WORKING DATA:
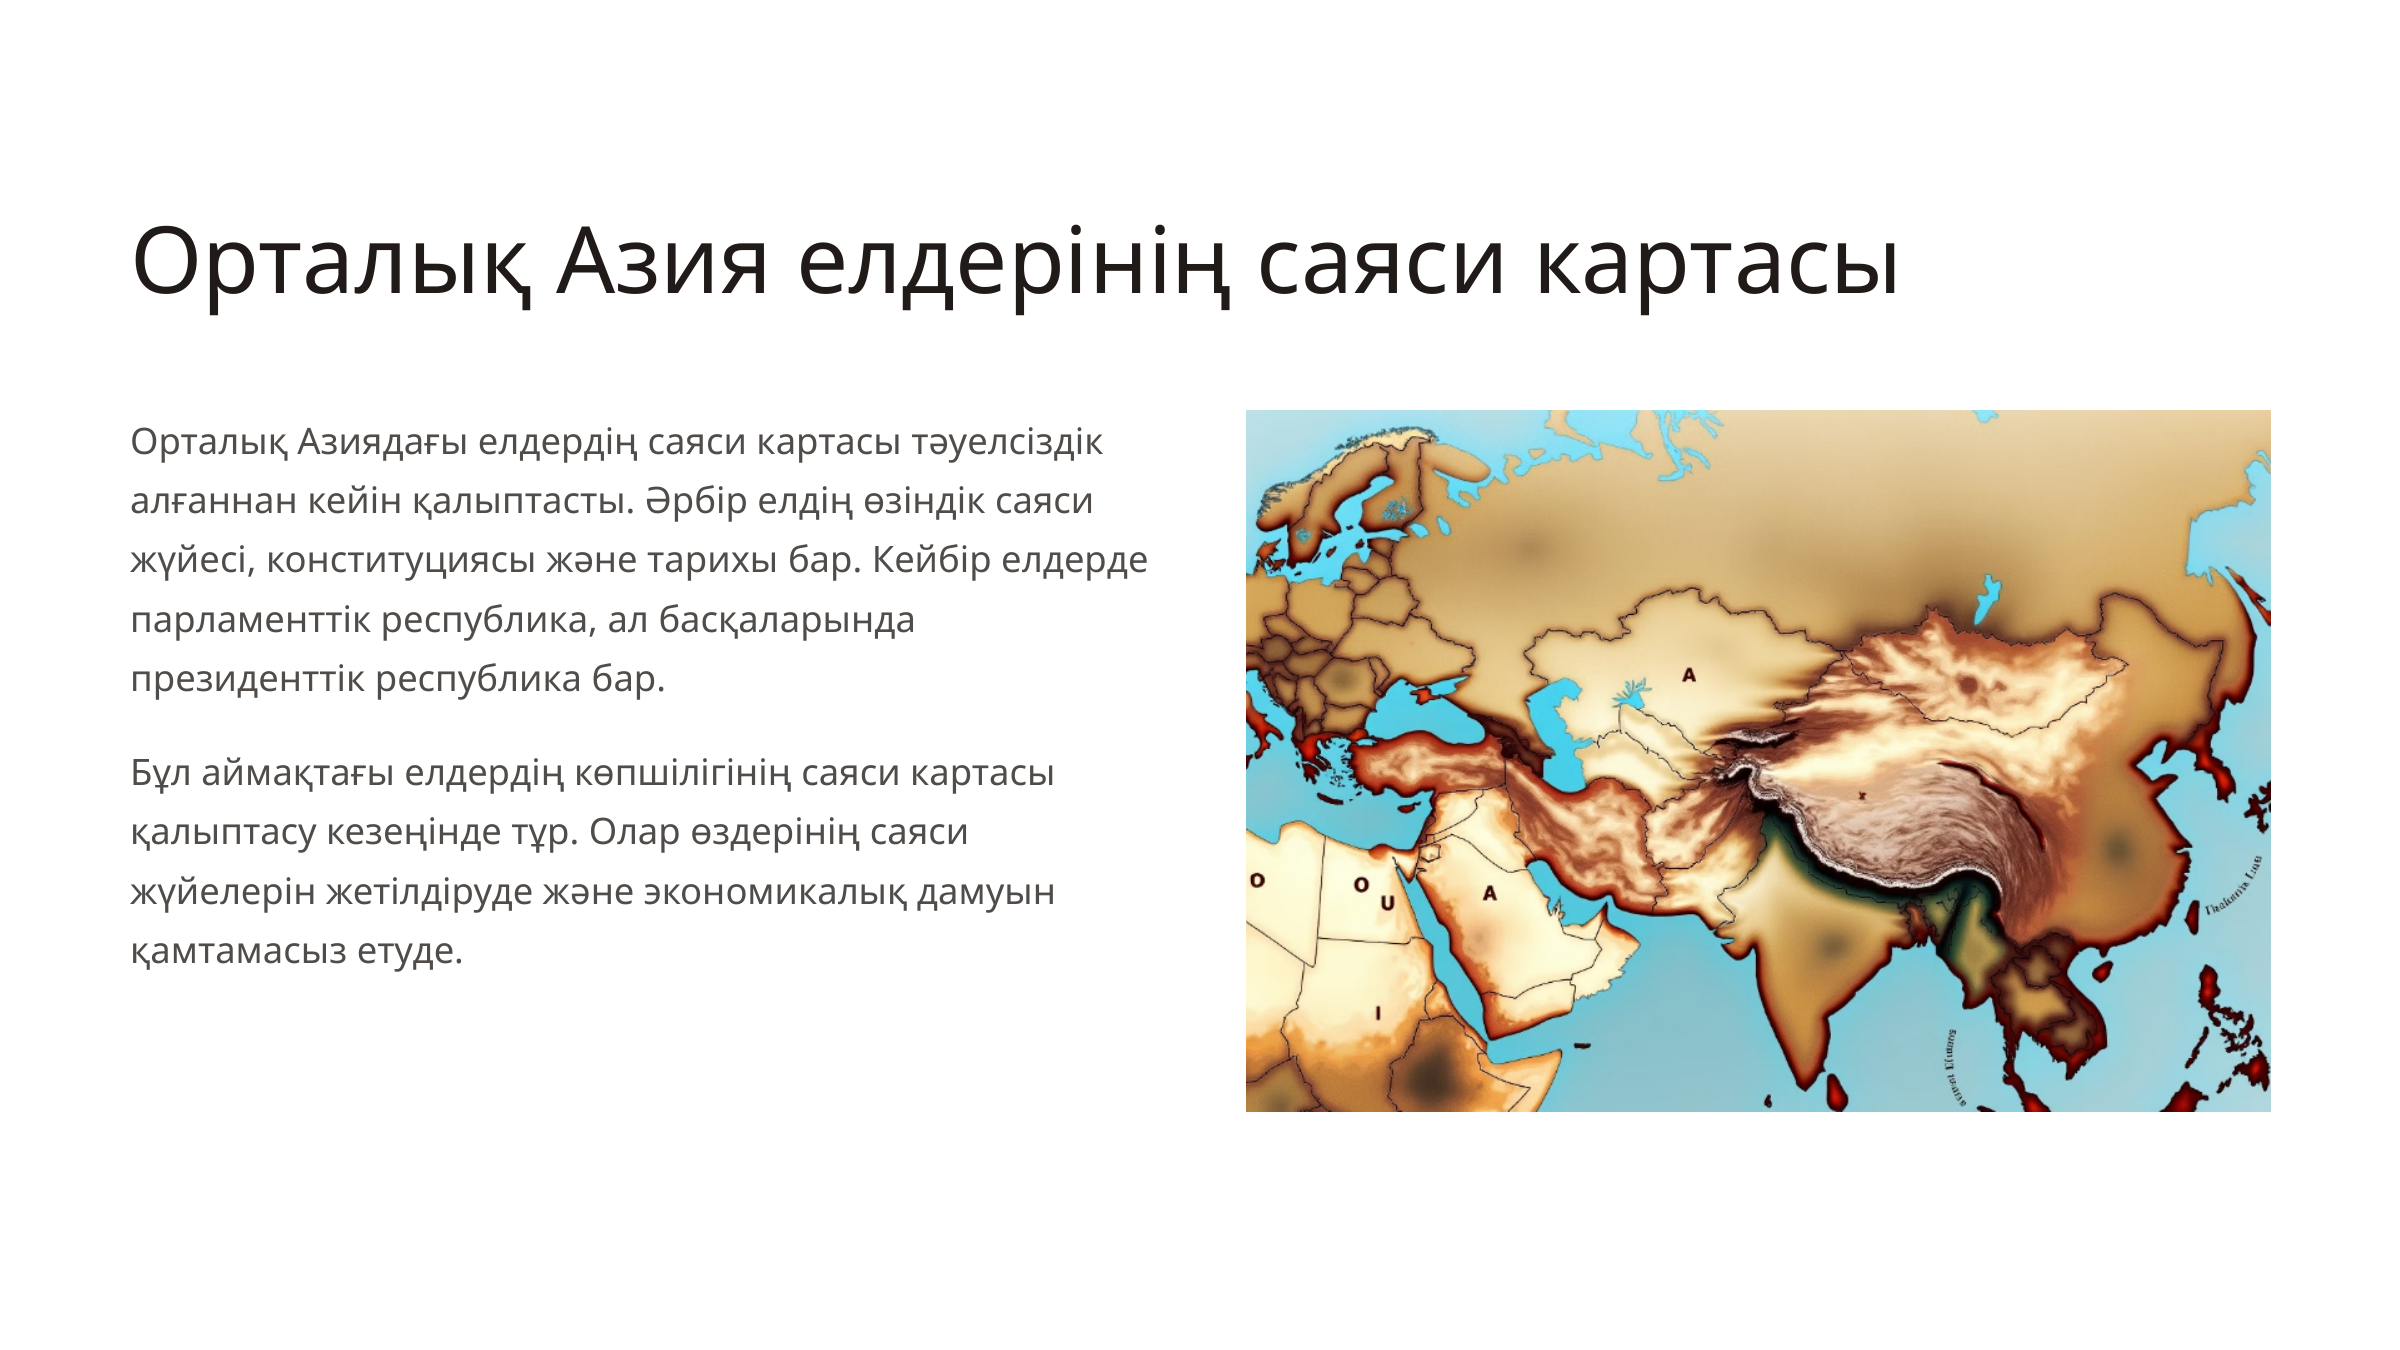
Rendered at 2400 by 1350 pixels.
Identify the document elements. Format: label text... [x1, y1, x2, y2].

picture [1246, 410, 2271, 1112]
text_box Бұл аймақтағы елдердің көпшілігінің саяси картасы қалыптасу кезеңінде тұр. Олар өздерінің саяси жүйелерін жетілдіруде және экономикалық дамуын қамтамасыз етуде. [130, 733, 1155, 972]
text_box Орталық Азия елдерінің саяси картасы [130, 196, 1897, 313]
text_box Орталық Азиядағы елдердің саяси картасы тәуелсіздік алғаннан кейін қалыптасты. Әрбір елдің өзіндік саяси жүйесі, конституциясы және тарихы бар. Кейбір елдерде парламенттік республика, ал басқаларында президенттік республика бар. [130, 402, 1155, 700]
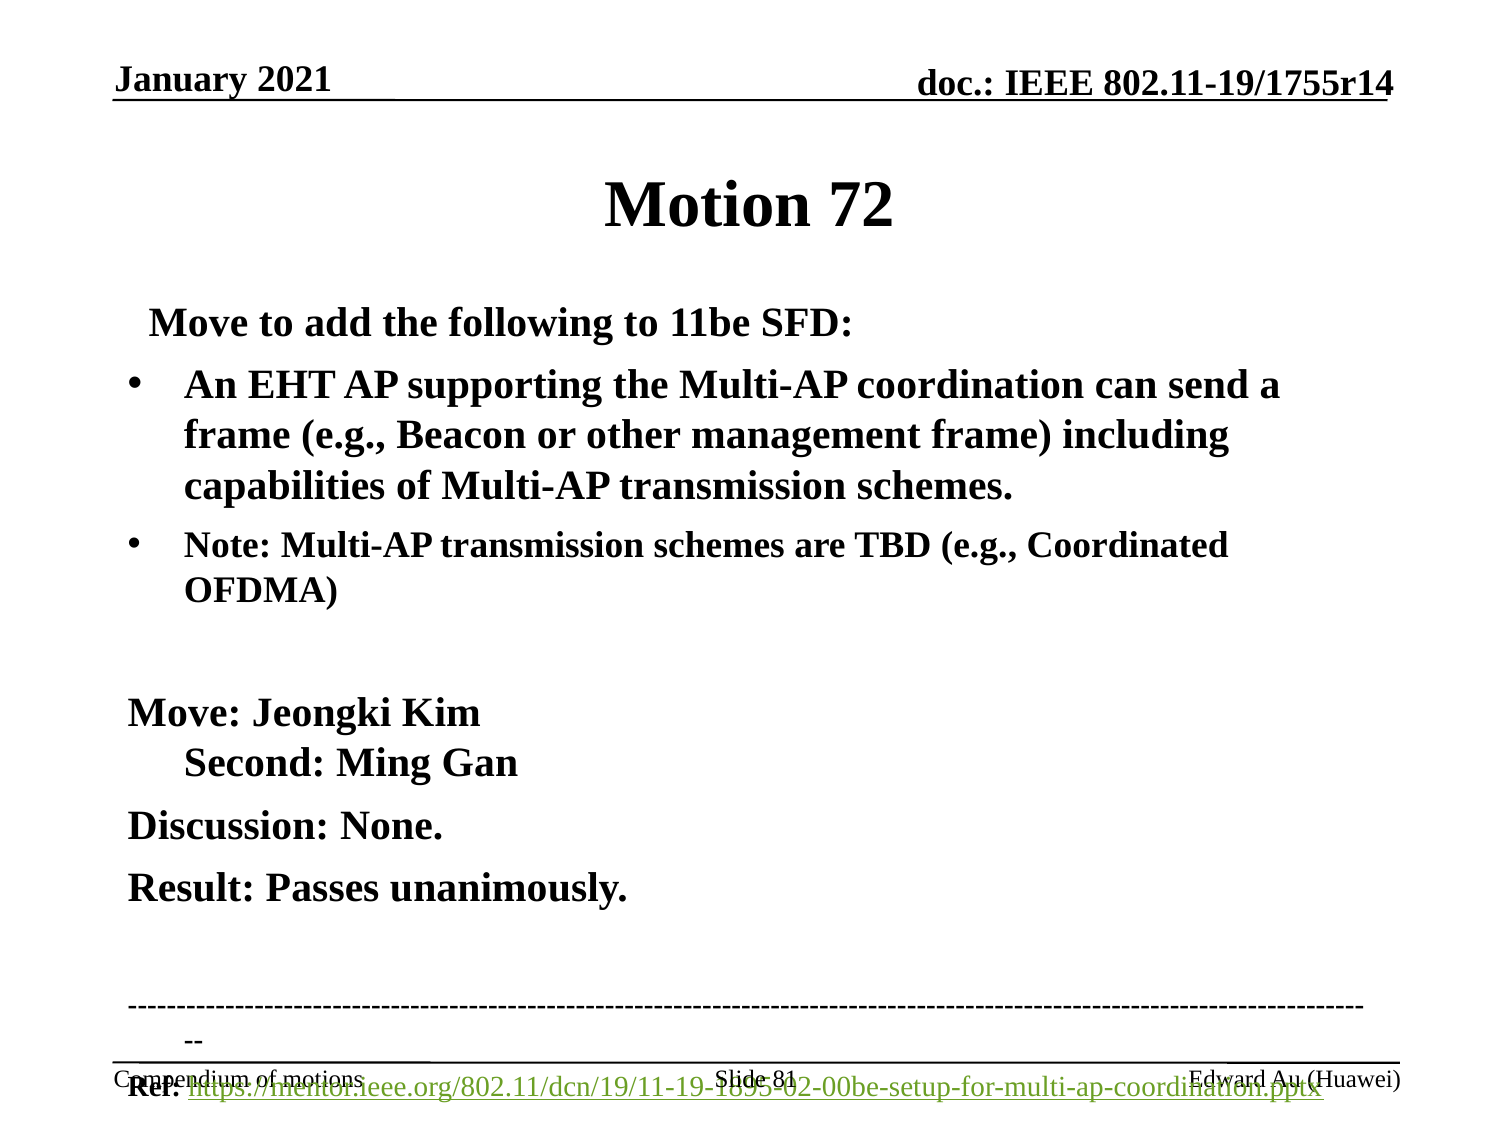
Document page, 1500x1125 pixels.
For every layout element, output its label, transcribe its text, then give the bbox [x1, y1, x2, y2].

list Move to add the following to 11be SFD: An EHT AP supporting the Multi-AP coordination can send a frame (e.g., Beacon or other management frame) including capabilities of Multi-AP transmission schemes. Note: Multi-AP transmission schemes are TBD (e.g., Coordinated OFDMA) Move: Jeongki Kim Second: Ming Gan Discussion: None. Result: Passes unanimously. --------------------------------------------------------------------------------------------------------------------------------- Ref: https://mentor.ieee.org/802.11/dcn/19/11-19-1895-02-00be-setup-for-multi-ap-coordination.pptx [112, 286, 1388, 1071]
footer Edward Au (Huawei) [878, 1061, 1402, 1093]
title Motion 72 [112, 112, 1388, 286]
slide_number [114, 54, 423, 100]
slide_number Slide 81 [712, 1061, 800, 1123]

AIM OF THE EXERCISE: For the listing above, identify each line bearing "pixels".

FINISHED EXERCISE:
Rendered at 2400 by 1350 pixels.
Document page, 1500x1125 pixels.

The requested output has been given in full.